China announced on Tuesday that it would hit $60 billion worth of U.S. exports with tariffs as of next week in response to President Donald Trump’s decision to escalate U.S. trade penalties on Beijing.
Beijing will slap tariffs of 5 or 10 percent on a list of about 5,200 U.S. products, such as honey, liquefied natural gas and smoked salmon. The tariffs will go into effect on Sept. 24, according to an informal translation of a Chinese Commerce Ministry announcement.
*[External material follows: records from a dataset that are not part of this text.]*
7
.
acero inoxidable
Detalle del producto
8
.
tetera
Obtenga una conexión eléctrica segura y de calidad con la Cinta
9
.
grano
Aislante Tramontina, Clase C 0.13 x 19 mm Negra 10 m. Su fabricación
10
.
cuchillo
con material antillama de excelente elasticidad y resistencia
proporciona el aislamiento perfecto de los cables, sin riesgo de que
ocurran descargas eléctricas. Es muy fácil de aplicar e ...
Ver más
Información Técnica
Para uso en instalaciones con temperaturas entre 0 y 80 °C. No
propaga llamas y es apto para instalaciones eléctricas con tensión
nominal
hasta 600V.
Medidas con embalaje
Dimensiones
Last month, Beijing had threatened tariffs of as much as 25 percent on some of the goods.
The Trump administration said on Monday it would go ahead with imposing a 10 percent duty on an additional $200 billion of Chinese imports as of Sept. 24. Trump also warned that the U.S. would “immediately pursue phase three, which is tariffs on approximately $267 billion of additional imports” — covering virtually all of China’s exports to the U.S.
Trump slammed China on Tuesday for “actively trying to impact and change our election by attacking our farmers, ranchers and industrial workers because of their loyalty to me.”
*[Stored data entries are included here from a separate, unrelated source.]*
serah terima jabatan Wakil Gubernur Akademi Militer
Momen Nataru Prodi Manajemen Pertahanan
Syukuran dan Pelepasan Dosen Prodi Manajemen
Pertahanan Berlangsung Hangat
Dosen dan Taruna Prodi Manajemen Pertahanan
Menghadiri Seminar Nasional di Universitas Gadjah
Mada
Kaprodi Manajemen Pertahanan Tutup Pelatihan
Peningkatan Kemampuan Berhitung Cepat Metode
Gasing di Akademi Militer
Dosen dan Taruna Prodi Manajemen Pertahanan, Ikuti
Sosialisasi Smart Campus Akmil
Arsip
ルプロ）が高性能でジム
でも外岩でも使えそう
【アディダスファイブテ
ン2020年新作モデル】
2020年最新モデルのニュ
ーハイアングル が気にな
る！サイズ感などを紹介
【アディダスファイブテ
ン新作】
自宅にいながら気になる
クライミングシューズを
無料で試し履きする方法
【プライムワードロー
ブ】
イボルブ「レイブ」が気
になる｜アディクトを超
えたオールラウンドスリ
“What China does not understand is that these people are great patriots and fully understand that China has been taking advantage of the United States on Trade for many years,” Trump wrote in a series of tweets.
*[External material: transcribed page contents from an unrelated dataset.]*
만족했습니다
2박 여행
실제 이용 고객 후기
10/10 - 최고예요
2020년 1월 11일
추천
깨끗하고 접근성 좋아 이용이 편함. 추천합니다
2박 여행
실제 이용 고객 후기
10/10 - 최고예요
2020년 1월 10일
“They also know that I am the one that knows how to stop it. There will be great and fast economic retaliation against China if our farmers, ranchers and/or industrial workers are targeted!” he added.
Commerce Secretary Wilbur Ross on Tuesday defended the administration’s latest tariffs, saying “this is not a shot from the hip.” Ross explained that the Office of the U.S. Trade Representative held a week of hearings and opted to remove a number of goods from its original list, such as Bluetooth devices and bicycle helmets.
Americans are unlikely to feel the new duties “because it’s spread over thousands and thousands of products. Nobody’s going to actually notice it at the end of the day,” Ross said on CNBC’s “Squawk Box.”